>>>>>
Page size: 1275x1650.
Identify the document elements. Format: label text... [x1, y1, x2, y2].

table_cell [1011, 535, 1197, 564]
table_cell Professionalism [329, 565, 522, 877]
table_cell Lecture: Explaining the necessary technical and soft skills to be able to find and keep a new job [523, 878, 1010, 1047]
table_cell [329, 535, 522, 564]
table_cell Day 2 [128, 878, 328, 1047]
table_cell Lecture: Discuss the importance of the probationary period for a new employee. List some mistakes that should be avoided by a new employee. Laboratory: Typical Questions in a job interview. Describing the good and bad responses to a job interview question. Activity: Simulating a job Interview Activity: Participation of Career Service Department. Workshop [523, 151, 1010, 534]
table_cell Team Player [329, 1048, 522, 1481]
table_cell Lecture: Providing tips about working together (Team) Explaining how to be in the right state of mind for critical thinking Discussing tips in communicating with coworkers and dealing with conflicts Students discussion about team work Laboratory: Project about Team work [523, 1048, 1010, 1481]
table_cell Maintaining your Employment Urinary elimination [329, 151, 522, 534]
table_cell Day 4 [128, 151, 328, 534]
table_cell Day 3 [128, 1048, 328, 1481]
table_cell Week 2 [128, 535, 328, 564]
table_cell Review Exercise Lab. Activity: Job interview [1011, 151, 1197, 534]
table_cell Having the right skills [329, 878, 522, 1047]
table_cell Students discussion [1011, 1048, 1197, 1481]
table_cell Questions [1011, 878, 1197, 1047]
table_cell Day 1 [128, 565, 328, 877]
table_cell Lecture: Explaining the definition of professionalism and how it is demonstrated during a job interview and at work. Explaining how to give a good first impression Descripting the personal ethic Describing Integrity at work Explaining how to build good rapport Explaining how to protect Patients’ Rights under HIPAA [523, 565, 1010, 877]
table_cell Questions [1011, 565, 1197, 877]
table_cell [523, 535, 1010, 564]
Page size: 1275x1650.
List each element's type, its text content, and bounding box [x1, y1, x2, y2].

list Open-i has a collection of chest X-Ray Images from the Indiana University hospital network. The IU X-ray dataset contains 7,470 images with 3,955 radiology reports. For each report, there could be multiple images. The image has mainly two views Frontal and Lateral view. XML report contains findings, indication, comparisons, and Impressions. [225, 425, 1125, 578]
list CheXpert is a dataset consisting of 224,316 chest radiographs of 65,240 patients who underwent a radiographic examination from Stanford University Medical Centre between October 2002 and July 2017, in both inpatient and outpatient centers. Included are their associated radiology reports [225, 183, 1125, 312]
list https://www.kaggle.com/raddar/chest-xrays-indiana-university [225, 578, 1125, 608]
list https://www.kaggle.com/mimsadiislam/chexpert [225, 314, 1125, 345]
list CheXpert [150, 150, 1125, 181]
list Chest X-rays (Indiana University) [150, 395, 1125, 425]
<<<<<
● WHAT THE TASK REQUIRES: From the records given above, copy all lines containing "Laboratory".

● THE COMPLETED TASK:
table_cell Lecture: Discuss the importance of the probationary period for a new employee. List some mistakes that should be avoided by a new employee. Laboratory: Typical Questions in a job interview. Describing the good and bad responses to a job interview question. Activity: Simulating a job Interview Activity: Participation of Career Service Department. Workshop [523, 151, 1010, 534]
table_cell Lecture: Providing tips about working together (Team) Explaining how to be in the right state of mind for critical thinking Discussing tips in communicating with coworkers and dealing with conflicts Students discussion about team work Laboratory: Project about Team work [523, 1048, 1010, 1481]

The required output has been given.